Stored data
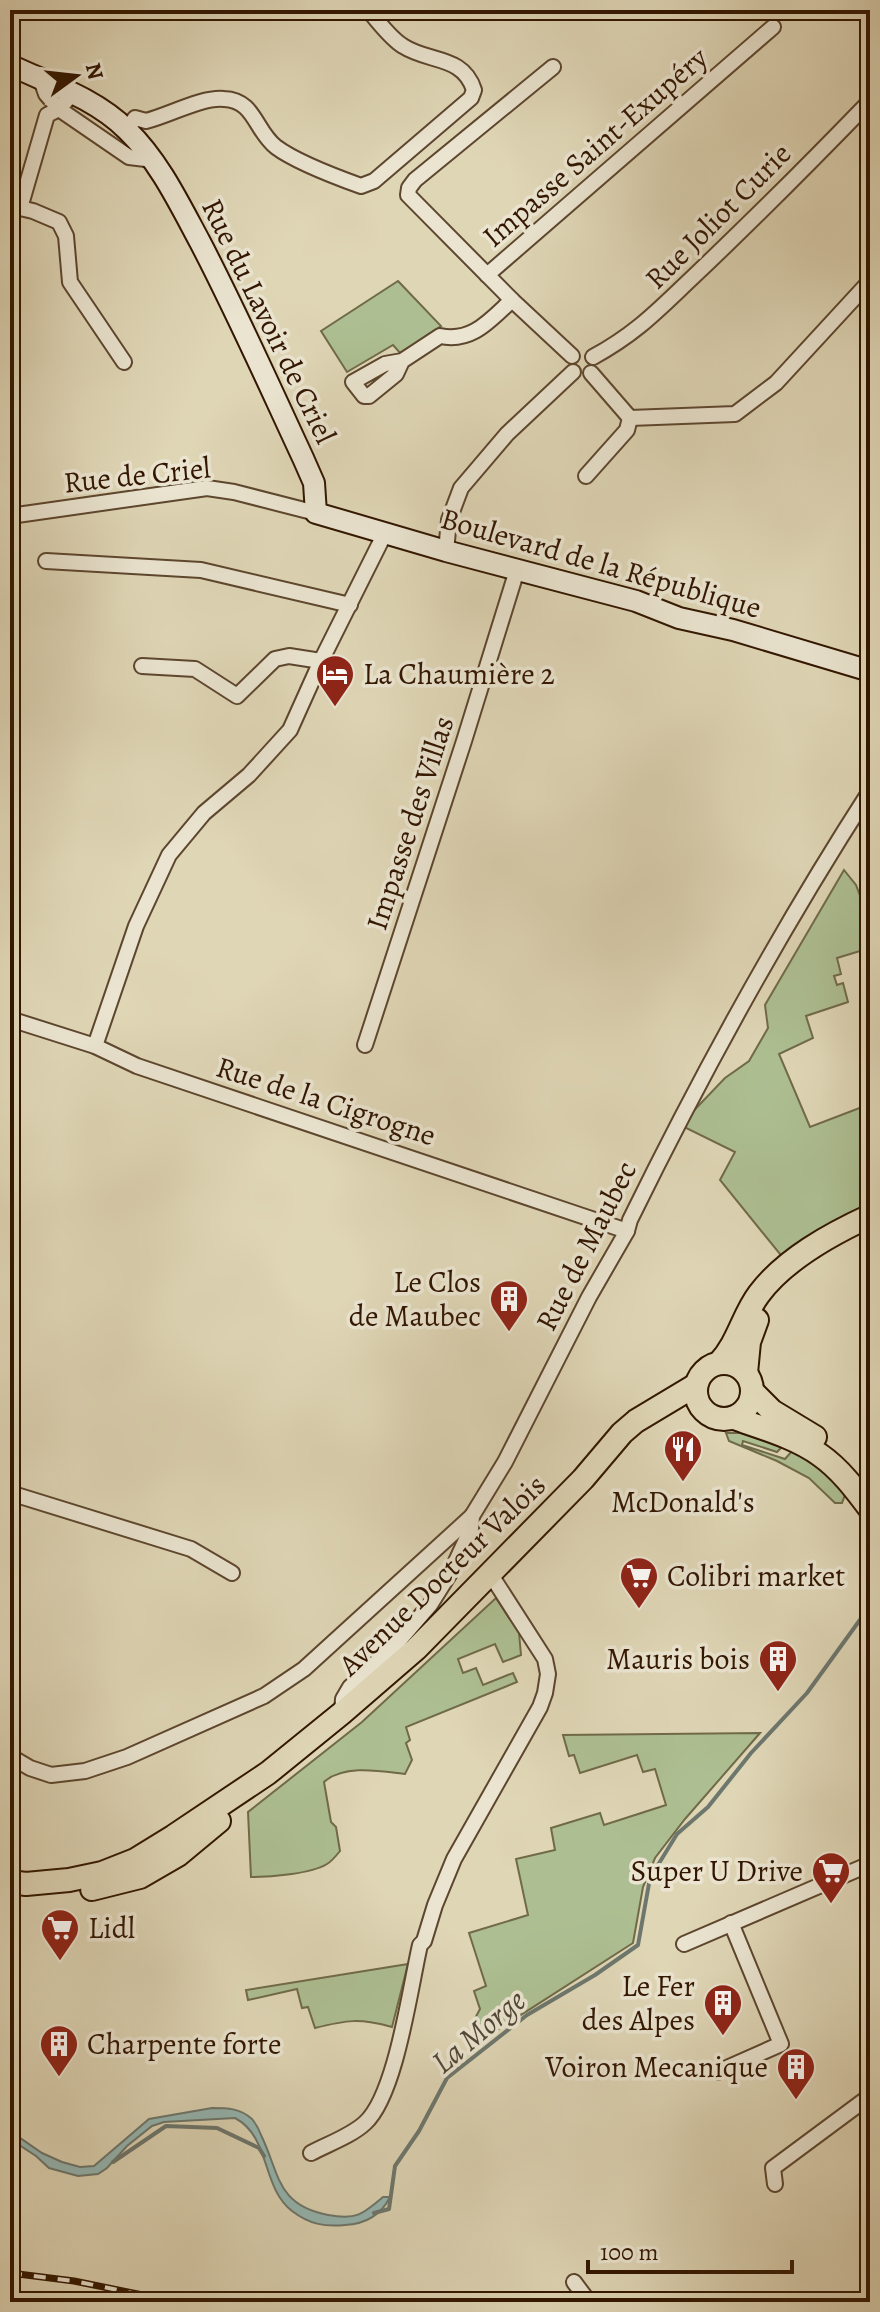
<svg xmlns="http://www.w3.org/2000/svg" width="880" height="2312" viewBox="0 0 880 2312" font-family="Alegreya,serif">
<rect width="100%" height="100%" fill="#dfd6b6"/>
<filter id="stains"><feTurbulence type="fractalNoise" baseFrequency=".0025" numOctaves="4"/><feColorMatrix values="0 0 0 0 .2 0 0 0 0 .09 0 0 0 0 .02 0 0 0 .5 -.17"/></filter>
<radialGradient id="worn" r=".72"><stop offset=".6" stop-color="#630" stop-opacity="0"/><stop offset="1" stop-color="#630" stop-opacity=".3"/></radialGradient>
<g fill="#adbf92" stroke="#706a49" stroke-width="2">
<path d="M398 281 441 326 401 354 393 345 347 372 321 331Z"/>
<path d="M844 870 856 885 870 922V948L837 958 841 974 834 976 837 985 843 983 848 1002 806 1016 813 1038 779 1054 810 1127 870 1104V1211L784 1259 720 1180 735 1152 680 1125 725 1078 749 1061 768 1028 765 1005Z"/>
<path d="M726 1433H741L783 1446 777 1452 743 1441 742 1445 785 1459 792 1451 826 1470 846 1492 842 1503H835L809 1478 777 1461 729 1441Z"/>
<path d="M496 1598 519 1633 521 1655 503 1662 495 1644 458 1659 463 1673 476 1668 483 1685 513 1673 517 1682 406 1727 410 1740 406 1743 412 1760 405 1774C380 1771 344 1764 324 1782L331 1822 336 1827 340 1851C336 1856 332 1861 327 1864 311 1874 269 1877 251 1877L248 1812 362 1722Z"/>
<path d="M760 1733 685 1819 655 1858 643 1887 633 1943 499 2029 478 2035 471 2026 480 2009 474 1991 486 1986 469 1933 528 1915 516 1859 555 1850 551 1828 600 1813 604 1825 666 1805 655 1769 643 1772 637 1755 580 1773 574 1755 569 1756 563 1735Z"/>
<path d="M408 1964 392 2027C359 2018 347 2020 315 2028L308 2007 302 2008 297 1989 248 2000 246 1990Z"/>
</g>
<path fill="#95b8b5" stroke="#6d776d" stroke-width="2" d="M212 2108C227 2108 240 2108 252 2119 256 2124 259 2129 261 2135 280 2174 276 2205 328 2215 356 2220 362 2215 383 2197H390C381 2215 365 2224 345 2225 324 2227 309 2224 292 2211 261 2187 271 2137 235 2118L164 2122 152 2126 127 2146 107 2168 98 2174 78 2176 49 2168 36 2156 10 2139V2131L42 2153 62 2162 80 2167 94 2166 149 2119Z"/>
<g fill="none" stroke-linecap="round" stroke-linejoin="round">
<g stroke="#6d776d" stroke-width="4">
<path d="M113 2162 166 2126 217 2128 259 2148 264 2156"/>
<path d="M374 2213 389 2209 395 2166 419 2131 447 2078 527 2015 595 1975 638 1945 650 1878 677 1834 708 1807 751 1753 807 1693 870 1606"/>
</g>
<g stroke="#5d462e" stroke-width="18">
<g id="street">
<path d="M553 67 415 180 409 188 408 195 512 300 572 356"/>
<path d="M41 80 46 94 59 109 129 157 154 160"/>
<path d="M73 93 59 109 47 115 20 208 33 211 59 222 66 236 70 282 124 362"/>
<path d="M127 129 135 118 146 121C170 115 201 97 224 99 255 100 255 131 276 147 296 162 336 177 361 186L374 181 471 98 474 90C463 55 429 63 403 46 390 38 379 22 368 10"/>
<path d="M487 275 773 27"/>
<path d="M593 357C637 333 658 310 693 277 753 220 812 161 870 101"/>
<path d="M402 361 396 374 369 396H364L353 382 385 364 402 361 440 336C472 343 490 320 512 300"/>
<path d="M591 373 630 418 735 414 776 383 870 281"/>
<path d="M586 476 627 430 630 418"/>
<path d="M10 516 207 488 234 492 316 513"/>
<path d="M446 551 449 520 461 488 507 434 573 372"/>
<path d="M46 561 201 570 350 605"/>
<path d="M142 666 195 669 237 696 275 659 289 656 321 661"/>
<path d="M10 1019 95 1046 137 1066 627 1231"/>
<path d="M365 1045 464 741 517 570"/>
<path d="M95 1046 136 926 169 855 204 813 249 775 290 730 321 661 385 533"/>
<path d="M10 1493 191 1549 232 1573"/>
<path d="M342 1713 343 1699 350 1687 398 1642 430 1605 452 1570 471 1529 472 1516 505 1462 589 1297 627 1231 630 1220C702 1073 781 929 870 791"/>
<path d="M10 1752 13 1758 30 1768 51 1775 85 1771 127 1757 264 1696 304 1669 472 1516"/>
<path d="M684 1944 870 1864"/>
<path d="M718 2072 781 2044 731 1923"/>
<path d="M311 2153C328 2144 351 2136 365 2123 396 2095 410 1988 420 1945L424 1941 435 1905 454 1859 540 1707 545 1693 548 1674 545 1659 491 1575"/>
<path d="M775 2184 773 2168 870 2096"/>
<path d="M574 2282 589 2302"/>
</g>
</g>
<g stroke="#321600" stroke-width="24">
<path id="secondary" d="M10 65C50 84 95 98 127 130 159 161 179 203 200 242 237 313 269 385 303 458L314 483 316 513 446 551 636 601 679 618 733 630 870 671"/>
</g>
<g stroke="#321600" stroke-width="26">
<g id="primary">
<circle cx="724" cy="1391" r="28"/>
<path d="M719 1363C738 1343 743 1315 759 1294 785 1259 831 1234 870 1216"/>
<path d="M746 1373 749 1342 757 1320"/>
<path d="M753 1392 772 1411 815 1437"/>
<path d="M734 1418C762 1428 795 1437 820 1455 840 1469 855 1489 870 1509"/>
<path d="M10 1882 26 1884 69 1880 102 1873 135 1860 174 1836 268 1773 342 1713 416 1649 583 1479 622 1433 636 1421 696 1385"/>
<path d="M92 1889 140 1877 178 1855 219 1821"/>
</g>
</g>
<use href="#street" stroke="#eae4d0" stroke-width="14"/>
<use href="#secondary" stroke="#eae4d0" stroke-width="20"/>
<use href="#primary" stroke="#dfd6b6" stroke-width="22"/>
<g stroke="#321600" stroke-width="7">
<path id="rail" d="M10 2273 74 2281 177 2302"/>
</g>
<use href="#rail" stroke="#eae4d0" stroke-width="4" stroke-dasharray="12" stroke-linecap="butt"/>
</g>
<defs>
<g id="hotel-pin" transform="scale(2)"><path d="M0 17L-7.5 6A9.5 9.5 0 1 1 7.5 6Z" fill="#8f2418" stroke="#eae4d0"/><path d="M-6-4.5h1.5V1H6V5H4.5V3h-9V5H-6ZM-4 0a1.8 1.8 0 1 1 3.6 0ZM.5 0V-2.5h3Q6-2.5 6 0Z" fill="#fff"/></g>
<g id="building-pin" transform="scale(2)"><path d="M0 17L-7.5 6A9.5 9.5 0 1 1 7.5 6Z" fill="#8f2418" stroke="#eae4d0"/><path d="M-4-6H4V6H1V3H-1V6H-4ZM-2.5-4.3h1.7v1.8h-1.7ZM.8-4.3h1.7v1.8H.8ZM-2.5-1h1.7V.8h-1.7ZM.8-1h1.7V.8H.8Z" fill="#fff"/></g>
<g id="restaurant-pin" transform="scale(2)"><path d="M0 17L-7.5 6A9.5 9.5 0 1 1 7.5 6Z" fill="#8f2418" stroke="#eae4d0"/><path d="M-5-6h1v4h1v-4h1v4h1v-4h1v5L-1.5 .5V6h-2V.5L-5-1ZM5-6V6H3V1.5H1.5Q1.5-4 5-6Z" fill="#fff"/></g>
<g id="supermarket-pin" transform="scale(2)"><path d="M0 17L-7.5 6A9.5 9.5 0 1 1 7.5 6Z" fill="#8f2418" stroke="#eae4d0"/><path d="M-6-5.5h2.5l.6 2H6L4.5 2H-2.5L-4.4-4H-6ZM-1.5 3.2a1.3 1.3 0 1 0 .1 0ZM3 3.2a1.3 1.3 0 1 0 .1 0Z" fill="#fff"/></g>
</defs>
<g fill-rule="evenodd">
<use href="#hotel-pin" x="335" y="674"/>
<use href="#building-pin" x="509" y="1299"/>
<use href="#restaurant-pin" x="683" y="1449"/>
<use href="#supermarket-pin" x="639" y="1576"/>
<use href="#building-pin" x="778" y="1659"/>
<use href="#supermarket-pin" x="831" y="1871"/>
<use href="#supermarket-pin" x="60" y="1928"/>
<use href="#building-pin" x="723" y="2003"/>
<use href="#building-pin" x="59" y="2044"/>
<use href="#building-pin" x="796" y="2067"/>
</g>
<g text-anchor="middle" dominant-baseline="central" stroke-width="7" stroke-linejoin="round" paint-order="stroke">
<g font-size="30" fill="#321600" stroke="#eae4d0">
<text transform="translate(595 147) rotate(-41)">Impasse Saint-Exupéry</text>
<text transform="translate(718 216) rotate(-45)">Rue Joliot Curie</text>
<text transform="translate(269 321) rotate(64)">Rue du Lavoir de Criel</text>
<text transform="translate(137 475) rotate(-6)">Rue de Criel</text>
<text transform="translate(601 563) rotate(16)">Boulevard de la République</text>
<text transform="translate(410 823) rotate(-72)">Impasse des Villas</text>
<text transform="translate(326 1101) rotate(18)">Rue de la Cigrogne</text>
<text transform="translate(586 1246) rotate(-63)">Rue de Maubec</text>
<text transform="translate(442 1575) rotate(-44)">Avenue Docteur Valois</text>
</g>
<g font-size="30" fill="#321600" stroke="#eae4d0" text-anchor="end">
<text x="363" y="674" text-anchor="start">La Chaumière 2</text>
<text x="481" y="1282">Le Clos<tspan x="481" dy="34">de Maubec</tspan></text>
<text x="683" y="1502" text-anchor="middle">McDonald's</text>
<text x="667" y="1576" text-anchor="start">Colibri market</text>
<text x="750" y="1659">Mauris bois</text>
<text x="803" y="1871">Super U Drive</text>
<text x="88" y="1928" text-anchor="start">Lidl</text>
<text x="695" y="1986">Le Fer<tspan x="695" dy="34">des Alpes</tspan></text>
<text x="87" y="2044" text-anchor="start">Charpente forte</text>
<text x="768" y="2067">Voiron Mecanique</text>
</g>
<g font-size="32" font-style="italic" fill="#504736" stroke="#eae4d0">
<text transform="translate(478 2031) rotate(-40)">La Morge</text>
</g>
</g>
<rect width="880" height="2312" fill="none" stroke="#dfd6b6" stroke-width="40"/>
<rect x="12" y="12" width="856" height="2288" fill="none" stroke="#321600" stroke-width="4"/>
<rect x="20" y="20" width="840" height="2272" fill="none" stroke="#321600" stroke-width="2"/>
<g transform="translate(76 76) rotate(75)" stroke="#eae4d0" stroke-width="6" paint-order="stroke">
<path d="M0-6L14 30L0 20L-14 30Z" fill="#321600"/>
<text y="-12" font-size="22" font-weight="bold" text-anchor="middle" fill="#321600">N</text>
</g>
<path d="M588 2260v12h204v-12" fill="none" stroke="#321600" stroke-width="4"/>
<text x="600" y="2260" font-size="24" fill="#321600" stroke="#eae4d0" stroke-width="6" paint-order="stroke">100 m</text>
<rect width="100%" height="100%" filter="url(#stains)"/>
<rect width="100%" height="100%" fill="url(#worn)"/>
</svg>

**Your assignment**
Which lines of the data above contain the string "round"? Copy each of them.

**Reply to the task**
<g fill="none" stroke-linecap="round" stroke-linejoin="round">
<g text-anchor="middle" dominant-baseline="central" stroke-width="7" stroke-linejoin="round" paint-order="stroke">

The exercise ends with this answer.